使用 GPT-4-Turbo 的网状化学单跳和多跳答题数据集

人工智能和自然语言处理技术的飞速发展促使人们开发了大规模数据集，旨在为机器学习模型的性能设定基准。在此，我们介绍 "RetChemQA"，这是一个综合性基准数据集，旨在评估此类模型在网状化学领域的能力。该数据集包括单跳和多跳问答对，每种类型都包含约 45,000 个问题和答案（Q&As）。这些问题是从大量文献中提取的，其中包含来自 NAS、ACS、RSC、Elsevier 和 Nature Publishing Group 等出版商的约 2,530 篇研究论文。该数据集是使用 OpenAI 的 GPT-4 Turbo 生成的，GPT-4 Turbo 是一种尖端模型，以其卓越的语言理解和生成能力而著称。除了 Q&A 数据集，我们还发布了一个从本研究使用的文献语料库中提取的合成条件数据集。RetChemQA 的目的是为高级机器学习算法的开发和评估提供一个强大的平台，尤其是为网状化学界提供这样一个平台。该数据集的结构反映了真实世界中科学话语的复杂性和细微差别，从而能够对各种任务进行细致入微的性能评估。

本文章由计算机程序翻译，如有差异，请以英文原文为准。

求助全文

约1分钟内获得全文求助全文

来源期刊

Journal of Chemical Theory and Computation 化学-物理：原子、分子和化学物理

CiteScore

9.90

自引率

16.40%

发文量

568

审稿时长

1 months

期刊介绍： The Journal of Chemical Theory and Computation invites new and original contributions with the understanding that, if accepted, they will not be published elsewhere.

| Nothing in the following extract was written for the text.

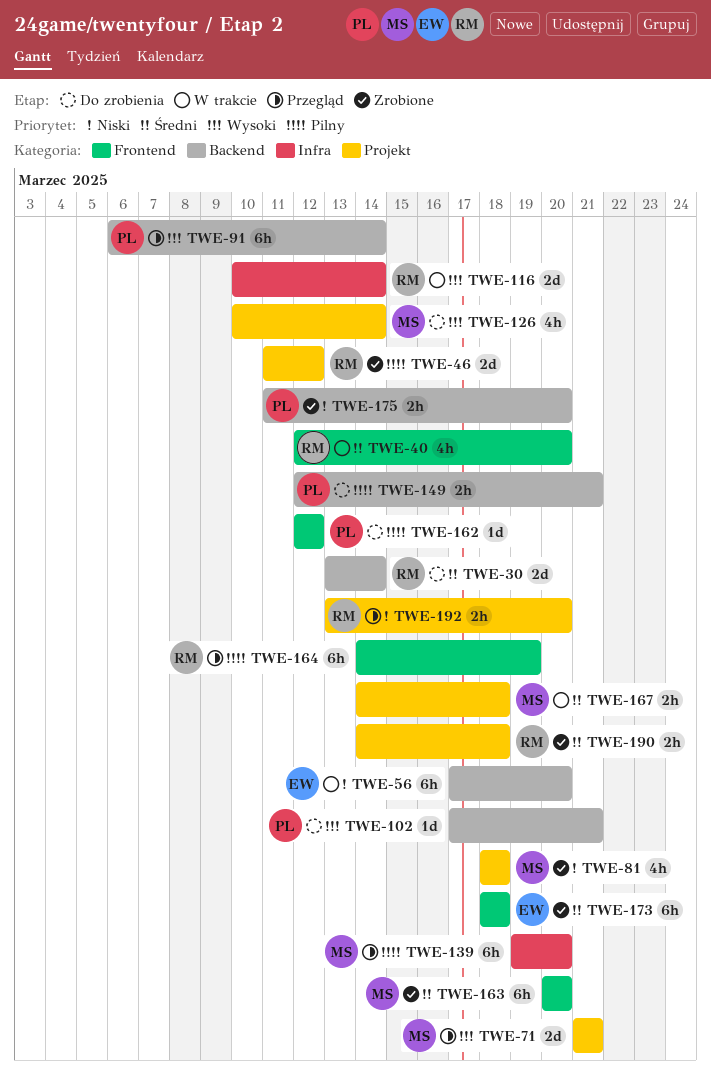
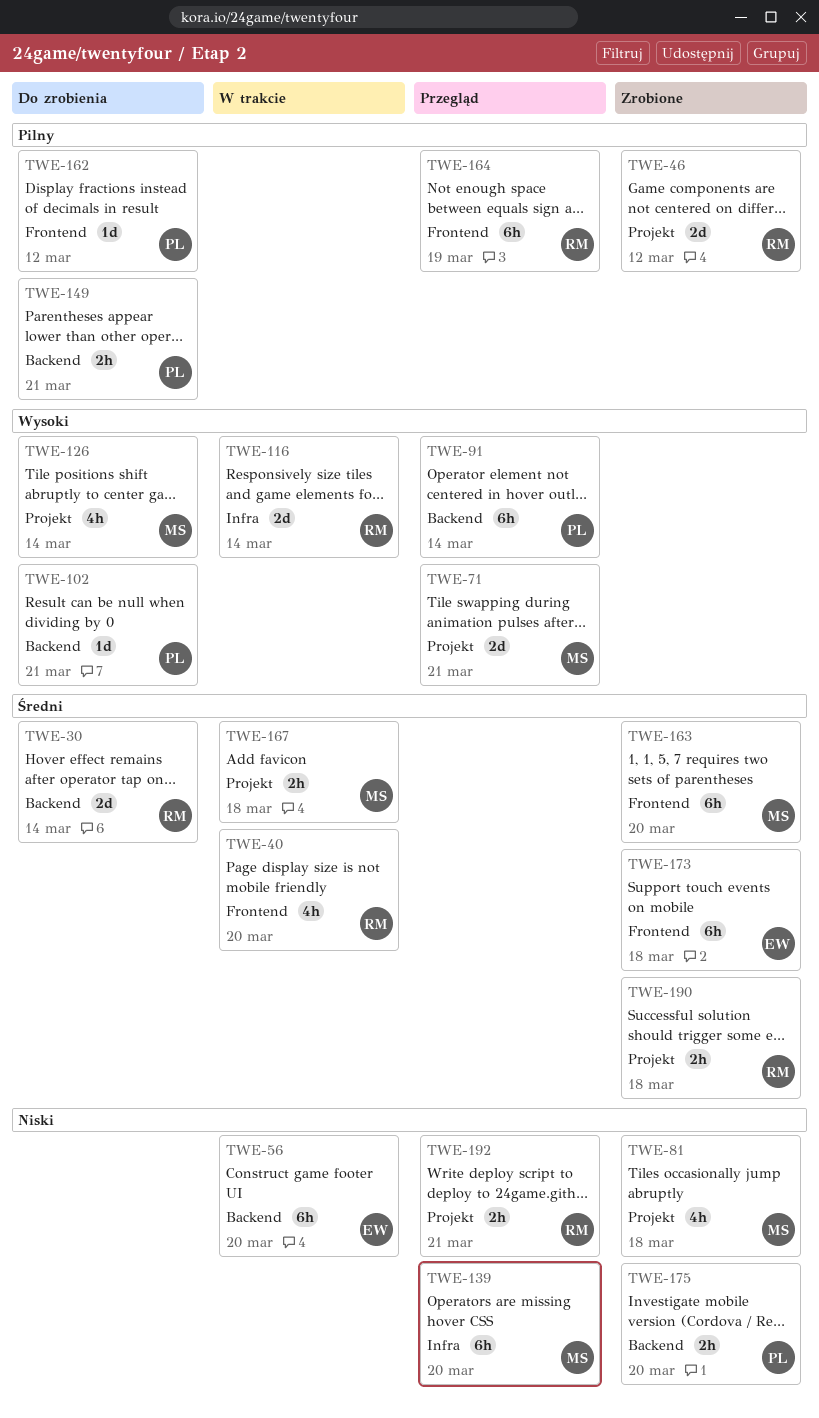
TWE-139, priority: Pilny -> Niski
TWE-192, due: Mar 20 -> Mar 21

Papers reporting new theories, methodology, and/or important applications in quantum electronic structure, molecular dynamics, and statistical mechanics are appropriate for submission to this Journal. Specific topics include advances in or applications of ab initio quantum mechanics, density functional theory, design and properties of new materials, surface science, Monte Carlo simulations, solvation models, QM/MM calculations, biomolecular structure prediction, and molecular dynamics in the broadest sense including gas-phase dynamics, ab initio dynamics, biomolecular dynamics, and protein folding. The Journal does not consider papers that are straightforward applications of known methods including DFT and molecular dynamics. The Journal favors submissions that include advances in theory or methodology with applications to compelling problems.